Wrong depth scale when using ground-truth camera poses.
ootts opened this issue · 3 comments
Hi, I have a question about using ground-truth camera poses instead of predicted camera poses. I tried to use camera poses with the correct scale in the KITTI dataset, but I find the scale not correct yet. Is there anything I missed? I only changed the code as follows.
output, lowest_cost, costvol = encoder(input_color, lookup_frames,
relative_poses, # change to relative_poses_gt
K,
invK,
min_depth_bin, max_depth_bin)
Thanks a lot!
Hi - thanks for your interest in the project!
Right yes, so the problem with this is that the depth network will be in the same scale as the pose network - some unknown, arbitrary scale.
I'm trying to think of a way to use gt pose to scale the depth estimates, but it isn't immediately obvious.

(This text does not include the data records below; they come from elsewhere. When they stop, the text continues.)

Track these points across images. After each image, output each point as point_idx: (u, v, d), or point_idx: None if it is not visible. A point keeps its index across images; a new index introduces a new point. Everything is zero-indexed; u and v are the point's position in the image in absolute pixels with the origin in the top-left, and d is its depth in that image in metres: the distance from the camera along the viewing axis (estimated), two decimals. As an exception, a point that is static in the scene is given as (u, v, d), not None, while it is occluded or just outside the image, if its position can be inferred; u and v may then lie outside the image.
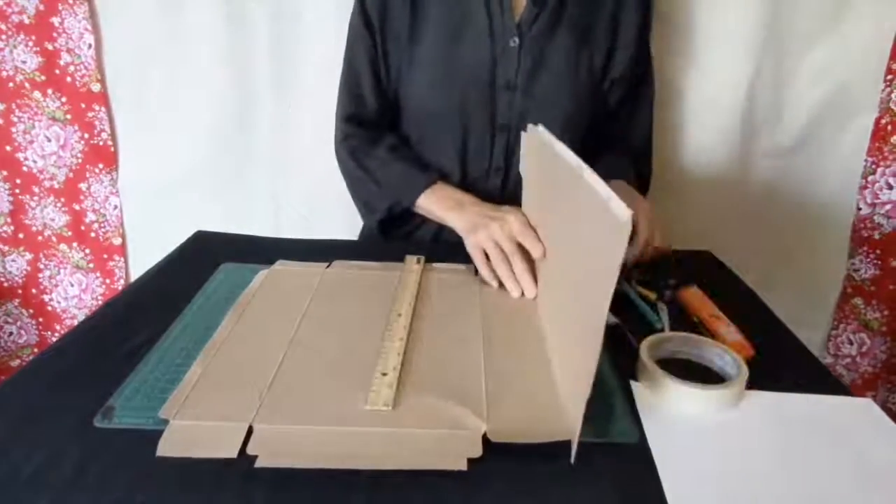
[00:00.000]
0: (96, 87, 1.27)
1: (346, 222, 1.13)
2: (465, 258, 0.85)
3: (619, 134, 1.08)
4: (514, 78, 0.95)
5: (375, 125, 1.02)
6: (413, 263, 0.84)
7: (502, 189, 1.01)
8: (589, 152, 1.04)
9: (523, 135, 0.88)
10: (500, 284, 0.79)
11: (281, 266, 0.84)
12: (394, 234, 1.05)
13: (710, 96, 1.23)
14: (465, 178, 1.01)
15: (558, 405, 0.56)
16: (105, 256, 1.41)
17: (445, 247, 0.91)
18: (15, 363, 1.50)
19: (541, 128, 0.78)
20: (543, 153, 0.75)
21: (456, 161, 1.00)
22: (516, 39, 0.94)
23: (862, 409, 0.59)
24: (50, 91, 1.27)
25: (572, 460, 0.50)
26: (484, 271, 0.80)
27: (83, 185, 1.35)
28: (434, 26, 0.96)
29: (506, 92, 0.96)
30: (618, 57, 1.00)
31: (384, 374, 0.60)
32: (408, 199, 0.96)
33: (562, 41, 0.96)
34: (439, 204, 0.93)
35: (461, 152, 0.99)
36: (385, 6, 0.96)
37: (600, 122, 1.04)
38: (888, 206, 1.28)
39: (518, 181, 1.00)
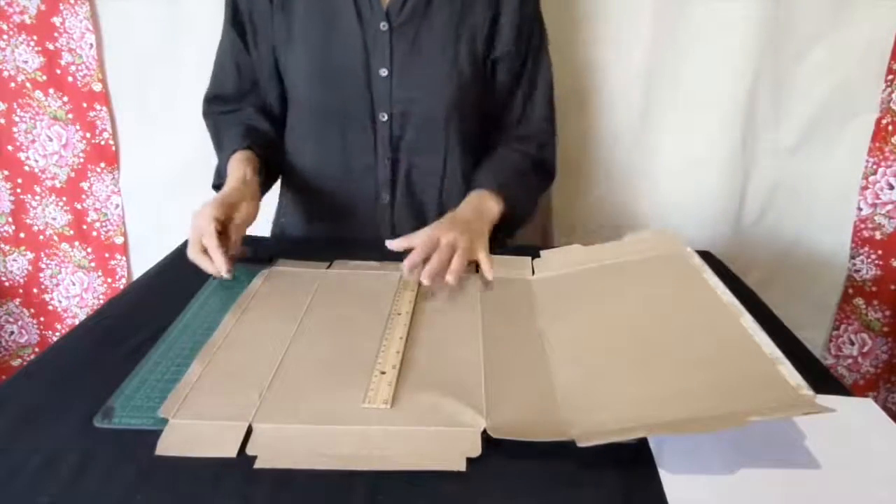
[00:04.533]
0: (98, 87, 1.27)
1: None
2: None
3: (517, 120, 1.02)
4: (388, 64, 0.92)
5: (234, 101, 1.02)
6: (413, 263, 0.84)
7: (392, 183, 0.98)
8: (487, 141, 1.02)
9: (648, 233, 0.85)
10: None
11: (281, 266, 0.84)
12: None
13: (710, 96, 1.23)
14: (349, 171, 0.99)
15: (556, 405, 0.56)
16: (107, 255, 1.42)
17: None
18: (16, 363, 1.50)
19: (689, 249, 0.78)
20: (679, 266, 0.75)
21: (338, 154, 0.98)
22: (385, 24, 0.91)
23: (862, 409, 0.59)
24: (51, 91, 1.28)
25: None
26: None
27: (85, 185, 1.36)
28: (304, 18, 0.93)
29: (382, 80, 0.93)
30: (502, 31, 0.94)
31: (383, 373, 0.60)
32: (223, 164, 0.93)
33: (437, 22, 0.92)
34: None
35: (342, 144, 0.97)
36: (252, 11, 0.95)
37: (496, 108, 1.01)
38: (889, 207, 1.28)
39: (411, 176, 0.98)
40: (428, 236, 0.79)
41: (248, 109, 1.01)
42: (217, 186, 0.99)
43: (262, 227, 0.99)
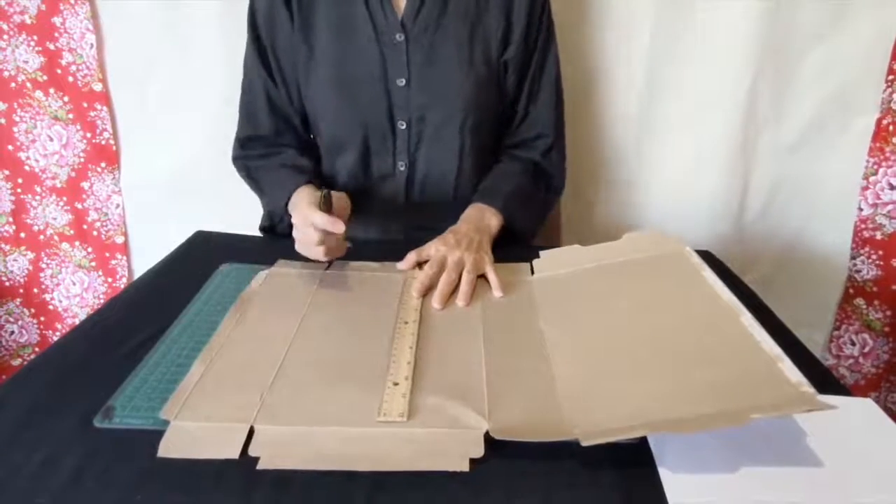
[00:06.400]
0: (98, 87, 1.27)
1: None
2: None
3: (521, 119, 1.02)
4: (406, 74, 0.94)
5: (272, 144, 1.01)
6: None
7: (407, 187, 1.00)
8: (494, 151, 1.03)
9: (647, 232, 0.85)
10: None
11: (281, 266, 0.84)
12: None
13: (711, 96, 1.23)
14: (368, 178, 1.00)
15: (558, 405, 0.56)
16: (107, 255, 1.42)
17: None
18: (16, 362, 1.50)
19: (688, 248, 0.78)
20: (678, 264, 0.76)
21: (359, 162, 0.99)
22: (401, 35, 0.93)
23: (862, 409, 0.59)
24: (52, 90, 1.28)
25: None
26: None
27: (85, 184, 1.36)
28: (323, 30, 0.94)
29: (400, 89, 0.94)
30: (513, 34, 0.96)
31: (396, 384, 0.59)
32: (279, 204, 0.91)
33: (452, 31, 0.94)
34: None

One way you could do it, would be to ask the depth + pose networks to make predictions as normal, and afterwards scale your depths by the ratio of the predicted translation and the ground truth translation. I can't guarantee that this will give a good result however, but I'd be interested to hear how you get on.
@mdfirman any thoughts?
I tried to use gt_pose and abandon the posenet in monodepth, and the output scale is almost correct(about 0.9*gt_depth), so I assume this will work too for manydepth?
What I wonder is how can I finetune with a pretrained model, whose scale is arbitrary, to get the real-world-scale result. In monodepth I scale the groundtruth to the pretrained scale, and scale back when predict. I wonder if there's a better way to do this.
@biggiantpigeon Hi. Have you tried using gt_pose in manydepth? I wonder whether it is feasible? Thank you!